__Document extract__.
....

Why have CMO’s and their advisors resisted multiple calls from most of Australia’s evidence based professional agencies, to take more precautionary workplace approaches in the face of the overwhelming evidence of failing infection controls ? This resistance to acknowledging the problem and failure to upgrade advice is now a contributing factor to the extent of the problem.
Failing to mandate the use of P2/N95 masks working with COVID patients, and continuing to resist call for that, was the first major example. The latest are statements that only a low percentage of COVID-positive healthcare staff have caught the virus from their workplace, using data from a contact tracing system that has an increasing number of healthcare staff with the source of infection unknown. The notion that the majority of workers are becoming infected outside of their workplace, when they are being infected at a rate hundreds of times higher than the general community, is frankly ridiculous.
Improper use of PPE is extensive and known to have been the cause of infections. In the case of masks, even when the correct P2/N95 masks are used, fit testing has been almost non-existent. Fit-testing is an essential part of a respiratory protection program, yet the debate continues in our highest-risk hospitals in Victoria as to whether it should be implemented. This demonstrates more defiance and stubbornness in the face of the evidence of failures. It is critically important to provide levels of training which ensure that safe work practice is [properly embedded in works behavior.
Government medical advice through CMO’s is coming from various medical panels which have generally not had health and safety expertise on them. They have been populated by epidemiologists and public health experts with a focus on patient care and community transmission. These panels have the high-level capability but need the knowledge and skills to provide guidance that takes into account the risks that workplaces present in outbreaks, and how to address those risks.

....

__Information supplied__.
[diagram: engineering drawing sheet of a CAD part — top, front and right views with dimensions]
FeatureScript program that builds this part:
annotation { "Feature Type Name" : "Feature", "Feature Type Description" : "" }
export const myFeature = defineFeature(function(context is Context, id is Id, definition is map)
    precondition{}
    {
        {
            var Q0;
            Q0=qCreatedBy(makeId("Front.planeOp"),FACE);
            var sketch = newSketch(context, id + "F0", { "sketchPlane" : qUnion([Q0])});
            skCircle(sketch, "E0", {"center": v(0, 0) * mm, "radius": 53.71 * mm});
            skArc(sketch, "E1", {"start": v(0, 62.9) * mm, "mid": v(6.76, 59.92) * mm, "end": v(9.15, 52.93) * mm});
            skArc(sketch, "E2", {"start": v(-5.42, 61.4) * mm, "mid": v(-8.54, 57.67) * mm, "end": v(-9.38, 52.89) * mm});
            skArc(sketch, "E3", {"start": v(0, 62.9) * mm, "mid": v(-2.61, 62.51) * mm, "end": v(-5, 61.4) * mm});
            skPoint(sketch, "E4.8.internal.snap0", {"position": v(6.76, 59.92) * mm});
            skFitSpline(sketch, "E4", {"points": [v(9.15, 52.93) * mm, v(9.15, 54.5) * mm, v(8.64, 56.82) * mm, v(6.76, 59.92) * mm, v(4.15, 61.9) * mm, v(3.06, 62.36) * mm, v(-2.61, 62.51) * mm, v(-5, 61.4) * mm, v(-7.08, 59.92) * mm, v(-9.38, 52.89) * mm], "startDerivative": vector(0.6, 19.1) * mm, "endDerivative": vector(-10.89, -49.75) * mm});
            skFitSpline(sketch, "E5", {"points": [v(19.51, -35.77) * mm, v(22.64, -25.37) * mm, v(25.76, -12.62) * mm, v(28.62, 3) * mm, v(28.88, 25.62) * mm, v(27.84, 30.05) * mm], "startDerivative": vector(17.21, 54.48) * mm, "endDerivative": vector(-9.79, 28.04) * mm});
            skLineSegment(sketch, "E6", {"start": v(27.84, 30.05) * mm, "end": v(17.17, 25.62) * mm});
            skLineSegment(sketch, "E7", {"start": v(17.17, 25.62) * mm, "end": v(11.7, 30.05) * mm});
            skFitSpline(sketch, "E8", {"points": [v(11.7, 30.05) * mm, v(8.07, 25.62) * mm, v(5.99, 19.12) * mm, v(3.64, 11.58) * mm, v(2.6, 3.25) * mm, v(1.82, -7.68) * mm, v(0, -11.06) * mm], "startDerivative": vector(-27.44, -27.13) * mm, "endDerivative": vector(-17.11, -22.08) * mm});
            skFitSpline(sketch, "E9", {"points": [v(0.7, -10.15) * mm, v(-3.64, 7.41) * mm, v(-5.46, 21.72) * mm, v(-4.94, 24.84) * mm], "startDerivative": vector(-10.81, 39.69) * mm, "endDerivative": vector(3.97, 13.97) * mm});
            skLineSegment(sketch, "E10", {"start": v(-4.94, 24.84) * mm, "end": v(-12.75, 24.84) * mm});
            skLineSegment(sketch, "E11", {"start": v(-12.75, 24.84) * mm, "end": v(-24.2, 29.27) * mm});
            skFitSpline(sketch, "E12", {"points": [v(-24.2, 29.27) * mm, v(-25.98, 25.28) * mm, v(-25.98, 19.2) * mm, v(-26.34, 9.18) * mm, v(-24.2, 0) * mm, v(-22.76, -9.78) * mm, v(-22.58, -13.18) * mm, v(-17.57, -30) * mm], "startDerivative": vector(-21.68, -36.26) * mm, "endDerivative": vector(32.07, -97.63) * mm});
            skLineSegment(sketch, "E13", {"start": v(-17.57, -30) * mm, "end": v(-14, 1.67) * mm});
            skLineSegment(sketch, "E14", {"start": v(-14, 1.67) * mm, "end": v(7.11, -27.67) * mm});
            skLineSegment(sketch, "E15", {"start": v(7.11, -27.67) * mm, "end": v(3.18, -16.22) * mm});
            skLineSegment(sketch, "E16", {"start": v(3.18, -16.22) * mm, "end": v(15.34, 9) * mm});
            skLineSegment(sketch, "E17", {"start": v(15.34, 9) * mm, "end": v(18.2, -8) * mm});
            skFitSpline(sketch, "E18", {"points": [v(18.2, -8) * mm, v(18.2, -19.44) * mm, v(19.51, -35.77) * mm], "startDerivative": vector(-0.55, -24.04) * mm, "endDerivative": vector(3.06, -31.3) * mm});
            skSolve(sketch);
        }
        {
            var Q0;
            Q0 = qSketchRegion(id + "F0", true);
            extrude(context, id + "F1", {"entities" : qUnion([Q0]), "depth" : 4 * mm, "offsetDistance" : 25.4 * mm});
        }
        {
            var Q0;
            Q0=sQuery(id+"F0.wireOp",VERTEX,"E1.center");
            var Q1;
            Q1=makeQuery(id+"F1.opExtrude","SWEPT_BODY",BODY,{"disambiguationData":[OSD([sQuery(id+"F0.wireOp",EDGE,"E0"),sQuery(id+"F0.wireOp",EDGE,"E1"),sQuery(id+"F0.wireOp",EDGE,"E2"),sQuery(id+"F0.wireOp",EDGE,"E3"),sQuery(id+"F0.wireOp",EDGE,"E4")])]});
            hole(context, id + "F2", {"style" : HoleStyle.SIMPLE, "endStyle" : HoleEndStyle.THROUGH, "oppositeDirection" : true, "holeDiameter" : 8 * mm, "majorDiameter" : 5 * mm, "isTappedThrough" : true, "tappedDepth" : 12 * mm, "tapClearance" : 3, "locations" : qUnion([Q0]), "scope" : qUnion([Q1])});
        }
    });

....

__Assignment 1__. Rewrite the passage of the text on healthcare worker infection control between "Government medical advice" and "address those risks.", inclusive, replacing "medical panels" with "expert committees".
__Assignment 2__.
Decide whether each statement below agrees with the text on healthcare worker infection control. Answer yes or no for each, and quote the deciding words from the text.
(a) Fit testing has been widely carried out when P2/N95 masks are used.
(b) The medical panels advising CMOs have been populated by epidemiologists and public health experts.
(c) Healthcare workers are being infected at about the same rate as the general community.

__Task result 1__.
Government medical advice through CMO’s is coming from various expert committees which have generally not had health and safety expertise on them. They have been populated by epidemiologists and public health experts with a focus on patient care and community transmission. These panels have the high-level capability but need the knowledge and skills to provide guidance that takes into account the risks that workplaces present in outbreaks, and how to address those risks.

__Task result 2__.
(a) No: "fit testing has been almost non-existent"
(b) Yes: "They have been populated by epidemiologists and public health experts"
(c) No: "they are being infected at a rate hundreds of times higher than the general community"